Job:
Your job is to give again, exactly and with no additions, the lines in the records below from the one with "THỨ BẢY TUẦN 7 PHỤC SINH" through the one with "Mehr zum Standort erfahren", both included. Omit the pictures.

*** Begin section ***

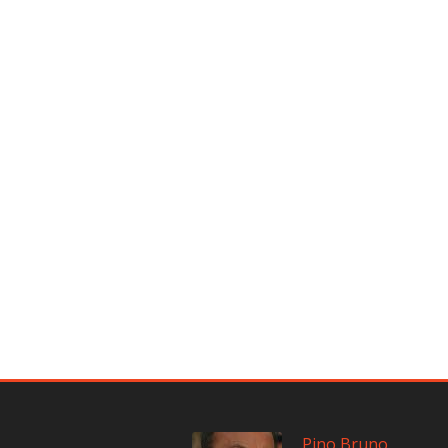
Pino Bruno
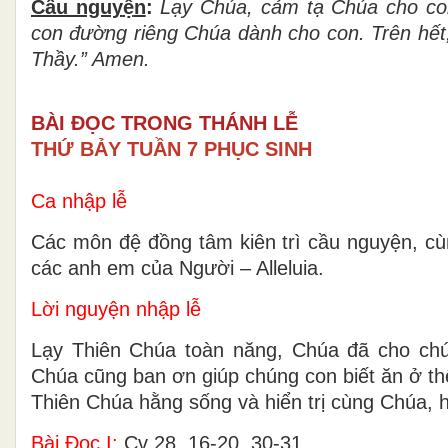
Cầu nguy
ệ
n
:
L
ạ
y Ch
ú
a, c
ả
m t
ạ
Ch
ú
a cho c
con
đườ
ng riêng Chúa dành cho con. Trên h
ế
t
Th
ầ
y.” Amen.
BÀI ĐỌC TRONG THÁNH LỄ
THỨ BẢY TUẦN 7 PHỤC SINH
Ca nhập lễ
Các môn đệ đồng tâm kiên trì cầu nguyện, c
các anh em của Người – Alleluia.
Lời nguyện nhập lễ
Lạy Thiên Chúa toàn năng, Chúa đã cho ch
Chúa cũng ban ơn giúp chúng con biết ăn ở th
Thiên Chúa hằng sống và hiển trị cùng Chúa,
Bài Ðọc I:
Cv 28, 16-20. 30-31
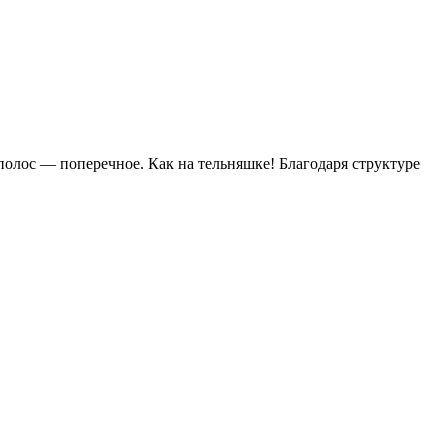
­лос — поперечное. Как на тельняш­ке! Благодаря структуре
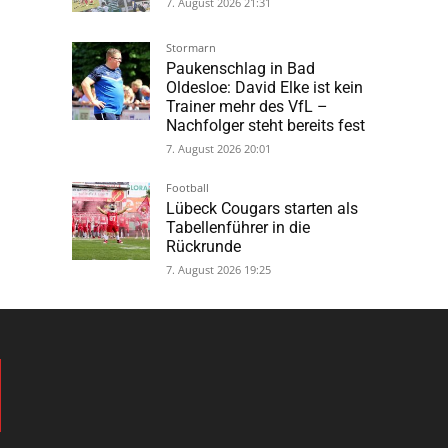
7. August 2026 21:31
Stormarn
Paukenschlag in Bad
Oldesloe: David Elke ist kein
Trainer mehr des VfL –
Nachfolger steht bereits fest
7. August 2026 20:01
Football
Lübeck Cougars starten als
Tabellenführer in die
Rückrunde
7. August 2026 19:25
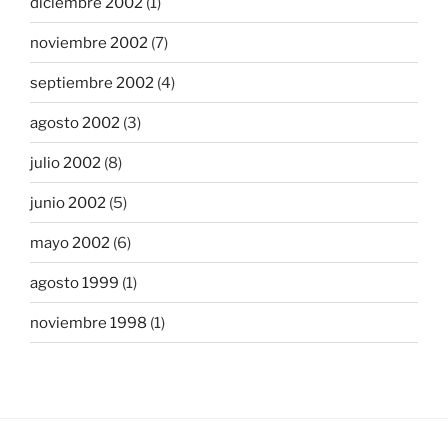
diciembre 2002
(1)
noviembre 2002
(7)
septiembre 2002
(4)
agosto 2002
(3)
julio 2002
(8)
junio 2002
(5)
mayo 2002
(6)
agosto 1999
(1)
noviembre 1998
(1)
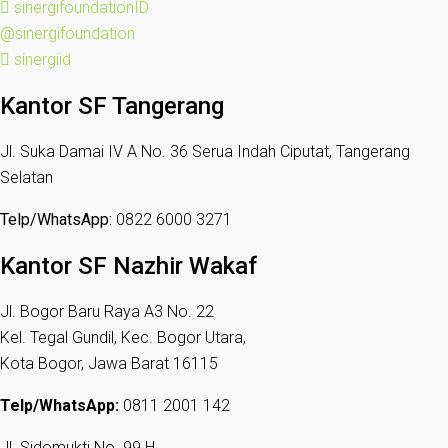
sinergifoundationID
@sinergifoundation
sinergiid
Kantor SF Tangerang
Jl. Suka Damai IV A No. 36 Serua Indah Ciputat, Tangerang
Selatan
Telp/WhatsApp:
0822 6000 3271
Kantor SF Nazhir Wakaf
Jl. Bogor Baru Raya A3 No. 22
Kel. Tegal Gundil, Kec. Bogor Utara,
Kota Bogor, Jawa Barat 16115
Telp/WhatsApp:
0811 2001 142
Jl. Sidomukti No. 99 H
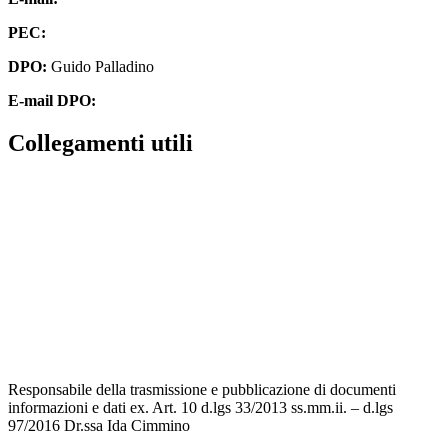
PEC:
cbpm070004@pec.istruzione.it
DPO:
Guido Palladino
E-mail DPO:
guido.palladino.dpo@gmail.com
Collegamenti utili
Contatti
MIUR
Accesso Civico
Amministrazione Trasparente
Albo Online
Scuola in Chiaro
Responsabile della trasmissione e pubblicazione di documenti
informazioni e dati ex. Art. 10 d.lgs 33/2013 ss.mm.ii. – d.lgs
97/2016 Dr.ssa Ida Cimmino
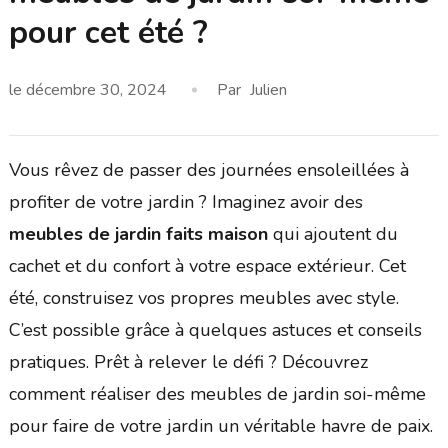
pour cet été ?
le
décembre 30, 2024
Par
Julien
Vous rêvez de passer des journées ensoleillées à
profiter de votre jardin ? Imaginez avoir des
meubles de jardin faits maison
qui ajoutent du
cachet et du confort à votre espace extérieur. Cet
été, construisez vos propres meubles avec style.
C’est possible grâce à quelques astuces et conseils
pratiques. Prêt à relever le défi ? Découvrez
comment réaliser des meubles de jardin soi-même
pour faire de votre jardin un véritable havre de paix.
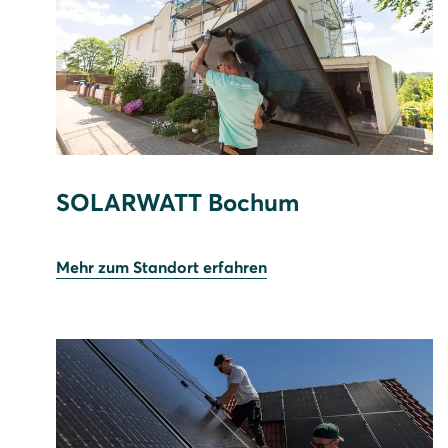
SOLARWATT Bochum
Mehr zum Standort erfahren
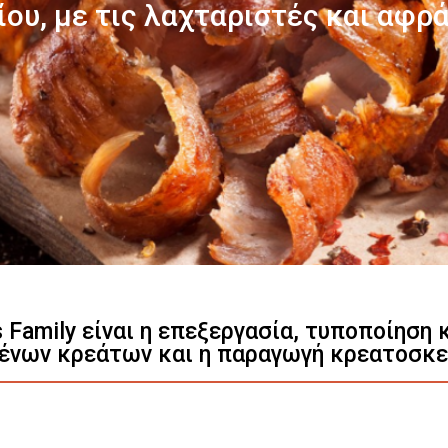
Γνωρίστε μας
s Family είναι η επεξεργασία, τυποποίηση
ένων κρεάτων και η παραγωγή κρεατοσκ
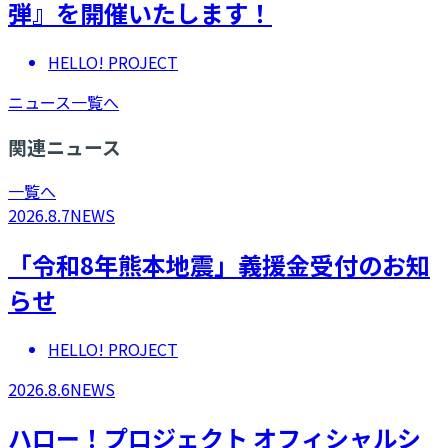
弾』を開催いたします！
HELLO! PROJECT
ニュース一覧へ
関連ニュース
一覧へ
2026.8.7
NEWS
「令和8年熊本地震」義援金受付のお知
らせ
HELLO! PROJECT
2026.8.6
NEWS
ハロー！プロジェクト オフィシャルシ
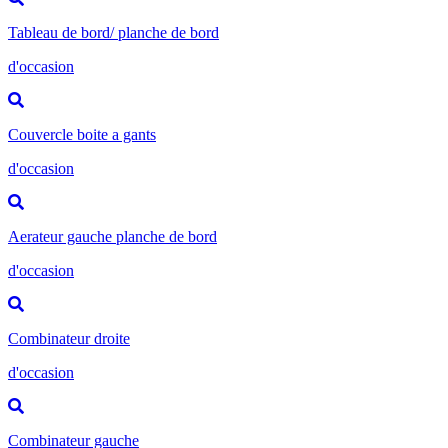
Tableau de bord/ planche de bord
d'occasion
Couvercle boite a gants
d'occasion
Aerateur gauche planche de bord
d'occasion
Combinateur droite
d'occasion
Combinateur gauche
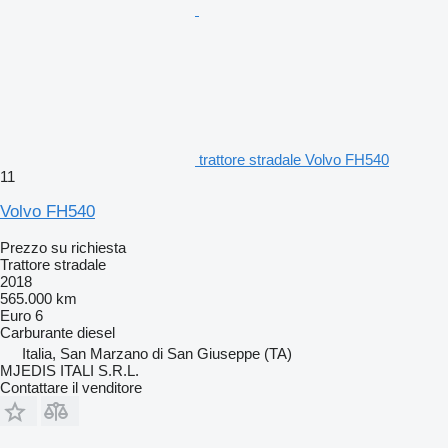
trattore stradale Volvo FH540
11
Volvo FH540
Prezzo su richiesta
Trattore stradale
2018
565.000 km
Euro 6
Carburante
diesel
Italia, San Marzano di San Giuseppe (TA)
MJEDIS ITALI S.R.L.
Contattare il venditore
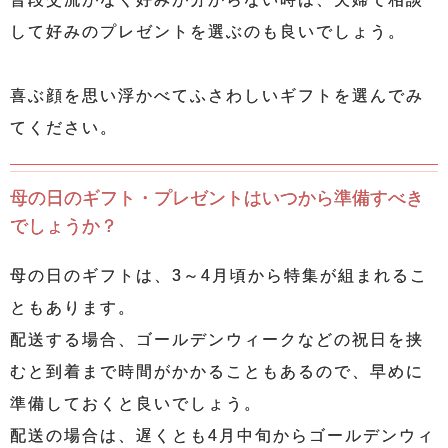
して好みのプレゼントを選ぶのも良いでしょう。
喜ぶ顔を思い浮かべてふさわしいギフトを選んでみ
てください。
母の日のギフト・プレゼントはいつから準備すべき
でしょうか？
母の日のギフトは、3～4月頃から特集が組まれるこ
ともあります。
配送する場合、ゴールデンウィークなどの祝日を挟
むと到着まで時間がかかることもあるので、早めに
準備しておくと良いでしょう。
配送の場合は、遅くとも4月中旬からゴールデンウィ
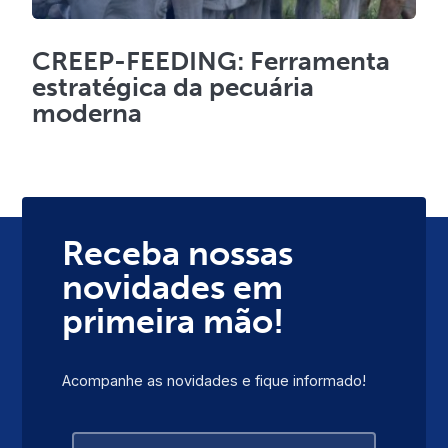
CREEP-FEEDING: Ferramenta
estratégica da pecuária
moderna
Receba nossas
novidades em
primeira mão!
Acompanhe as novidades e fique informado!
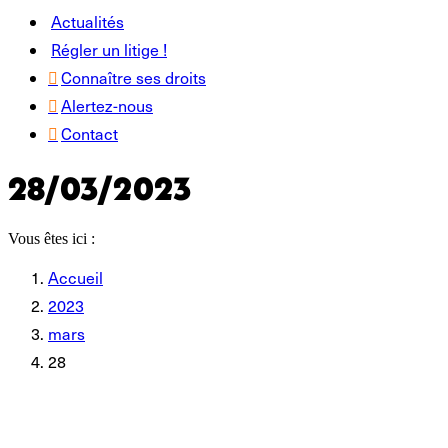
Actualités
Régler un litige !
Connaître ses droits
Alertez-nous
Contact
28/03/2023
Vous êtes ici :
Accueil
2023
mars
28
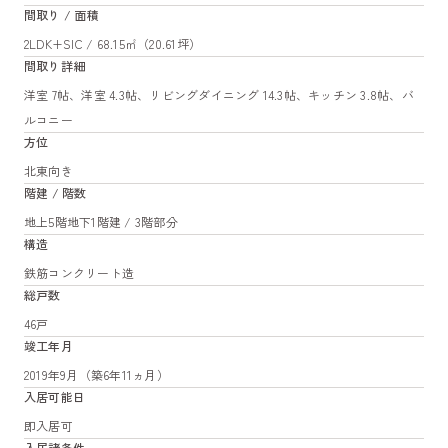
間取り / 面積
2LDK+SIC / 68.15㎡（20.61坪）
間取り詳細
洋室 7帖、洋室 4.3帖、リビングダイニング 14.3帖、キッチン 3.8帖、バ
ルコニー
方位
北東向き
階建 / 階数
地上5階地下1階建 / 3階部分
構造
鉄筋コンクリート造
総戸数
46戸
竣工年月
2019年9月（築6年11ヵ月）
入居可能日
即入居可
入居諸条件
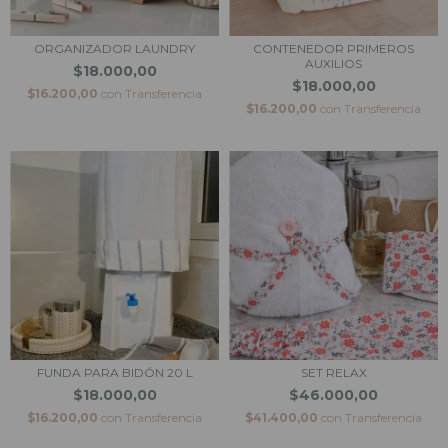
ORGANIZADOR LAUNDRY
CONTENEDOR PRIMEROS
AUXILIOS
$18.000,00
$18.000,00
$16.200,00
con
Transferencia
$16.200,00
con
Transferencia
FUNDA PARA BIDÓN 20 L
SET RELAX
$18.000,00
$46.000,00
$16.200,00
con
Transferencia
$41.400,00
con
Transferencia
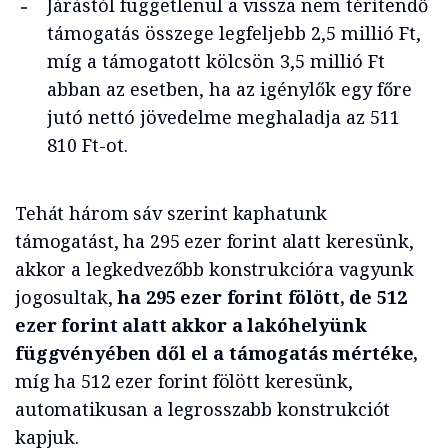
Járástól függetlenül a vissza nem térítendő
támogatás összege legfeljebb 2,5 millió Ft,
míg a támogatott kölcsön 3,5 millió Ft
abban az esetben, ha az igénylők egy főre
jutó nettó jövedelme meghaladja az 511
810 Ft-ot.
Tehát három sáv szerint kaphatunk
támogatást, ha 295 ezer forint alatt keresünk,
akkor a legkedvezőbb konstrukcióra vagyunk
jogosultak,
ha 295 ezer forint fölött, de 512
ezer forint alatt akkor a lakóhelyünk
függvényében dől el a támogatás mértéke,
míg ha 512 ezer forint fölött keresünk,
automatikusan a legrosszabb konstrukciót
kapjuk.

*** End section ***

Response to the exercise:
THỨ BẢY TUẦN 7 PHỤC SINH
Ca nhập lễ
Các môn đệ đồng tâm kiên trì cầu nguyện, c
các anh em của Người – Alleluia.
Lời nguyện nhập lễ
Lạy Thiên Chúa toàn năng, Chúa đã cho ch
Chúa cũng ban ơn giúp chúng con biết ăn ở th
Thiên Chúa hằng sống và hiển trị cùng Chúa,
Bài Ðọc I:
Cv 28, 16-20. 30-31
­лос — поперечное. Как на тельняш­ке! Благодаря структуре
7. August 2026 21:31
Stormarn
Paukenschlag in Bad
Oldesloe: David Elke ist kein
Trainer mehr des VfL –
Nachfolger steht bereits fest
7. August 2026 20:01
Football
Lübeck Cougars starten als
Tabellenführer in die
Rückrunde
7. August 2026 19:25
diciembre 2002
(1)
noviembre 2002
(7)
septiembre 2002
(4)
agosto 2002
(3)
julio 2002
(8)
junio 2002
(5)
mayo 2002
(6)
agosto 1999
(1)
noviembre 1998
(1)
sinergifoundationID
@sinergifoundation
sinergiid
Kantor SF Tangerang
Jl. Suka Damai IV A No. 36 Serua Indah Ciputat, Tangerang
Selatan
Telp/WhatsApp:
0822 6000 3271
Kantor SF Nazhir Wakaf
Jl. Bogor Baru Raya A3 No. 22
Kel. Tegal Gundil, Kec. Bogor Utara,
Kota Bogor, Jawa Barat 16115
Telp/WhatsApp:
0811 2001 142
Jl. Sidomukti No. 99 H
PEC:
cbpm070004@pec.istruzione.it
DPO:
Guido Palladino
E-mail DPO:
guido.palladino.dpo@gmail.com
Collegamenti utili
Contatti
MIUR
Accesso Civico
Amministrazione Trasparente
Albo Online
Scuola in Chiaro
Responsabile della trasmissione e pubblicazione di documenti
informazioni e dati ex. Art. 10 d.lgs 33/2013 ss.mm.ii. – d.lgs
97/2016 Dr.ssa Ida Cimmino
pour cet été ?
le
décembre 30, 2024
Par
Julien
Vous rêvez de passer des journées ensoleillées à
profiter de votre jardin ? Imaginez avoir des
meubles de jardin faits maison
qui ajoutent du
cachet et du confort à votre espace extérieur. Cet
été, construisez vos propres meubles avec style.
C’est possible grâce à quelques astuces et conseils
pratiques. Prêt à relever le défi ? Découvrez
comment réaliser des meubles de jardin soi-même
pour faire de votre jardin un véritable havre de paix.
SOLARWATT Bochum
Mehr zum Standort erfahren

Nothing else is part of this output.